[Source document]
******************************
This should be apparent in Vegas, where Muhammad will likely be trigger happy and rather inaccurate. He could still notch 15 or so points per outing, but his shooting percentage will likely hover at or below 35 percent.
Muhammad has many skeptics to prove wrong, but if that's going to happen, it starts with an attitude adjustment. It's doubtful this mental tweak is made in the confines of the summer league, where ill-advised shots are at a premium. Expect Muhammad to be right in the thick of this inefficiency.
Ben McLemore's athleticism and sky-high potential established him as a possible No. 1 overall selection. It was likely that he'd at least fall in the top five. He ended up slipping to the seventh pick, where the Sacramento Kings gladly snagged him.
At times, McLemore didn't appear to assert himself at the college level, and that raised doubts of him really developing into a bona fide NBA superstar. However, these are rather invalid worries when considering McLemore's college situation.
He was playing for a top-ranked Kansas squad that featured several experienced seniors. Frankly, he would've been foolish if he attempted to run the show and neglect such proven players. He actually revealed maturity by establishing his niche as their lethal freshman.
What's more, his statistics emphasize that he must not have been overly passive: 15.9 points (49.5 percent from the field, 42 percent from three-point range and 87 percent from the free-throw line) and 5.2 rebounds per outing.
A stat line like that magnifies why McLemore could very easily become the most potent player in this draft.
Expect some compelling performances from him in the next couple weeks. By the time the NBA train leaves Vegas, he could have every general manager convinced that he should've been a top-three pick (and maybe even the No. 1 overall selection).
Ricky Ledo is the mystery pick of the 2013 draft. He's ripe with intrigue, and the Dallas Mavericks are surely hopeful that he could be a rare second-round steal.
Ledo carries a host of character concerns, but his talent has never been questioned. His troubled past is what scared teams away, heightened by the fact that he didn't play a game for Providence because he failed to meet academic standards.
On the court, he is a smooth playmaker with a nice jump shot and ball-handling abilities (evidenced by the attached video). His offensive prowess is downright scary. He once dominated the high school scene and was near the top of Rivals.com's Prospect Rankings.
******************************
[Job item A] Write out the passage of the draft prospects article from "Ricky Ledo is" to "Rivals.com's Prospect Rankings.".
[Job item B] According to the draft prospects article, which team picked Ben McLemore seventh?
[Job item C] Translate this sentence from the draft prospects article into Spanish: "Ricky Ledo is the mystery pick of the 2013 draft."
The data that comes after the draft prospects article has no connection to it.

[Provided records]
******************************
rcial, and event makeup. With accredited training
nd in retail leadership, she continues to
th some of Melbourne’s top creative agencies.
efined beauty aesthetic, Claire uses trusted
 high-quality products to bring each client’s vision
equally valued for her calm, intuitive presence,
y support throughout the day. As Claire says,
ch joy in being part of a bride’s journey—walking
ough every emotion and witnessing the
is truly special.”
******************************
[Answer space A]
Ricky Ledo is the mystery pick of the 2013 draft. He's ripe with intrigue, and the Dallas Mavericks are surely hopeful that he could be a rare second-round steal.
Ledo carries a host of character concerns, but his talent has never been questioned. His troubled past is what scared teams away, heightened by the fact that he didn't play a game for Providence because he failed to meet academic standards.
On the court, he is a smooth playmaker with a nice jump shot and ball-handling abilities (evidenced by the attached video). His offensive prowess is downright scary. He once dominated the high school scene and was near the top of Rivals.com's Prospect Rankings.

[Answer space B] The Sacramento Kings.

[Answer space C] Ricky Ledo es la elección misteriosa del draft de 2013.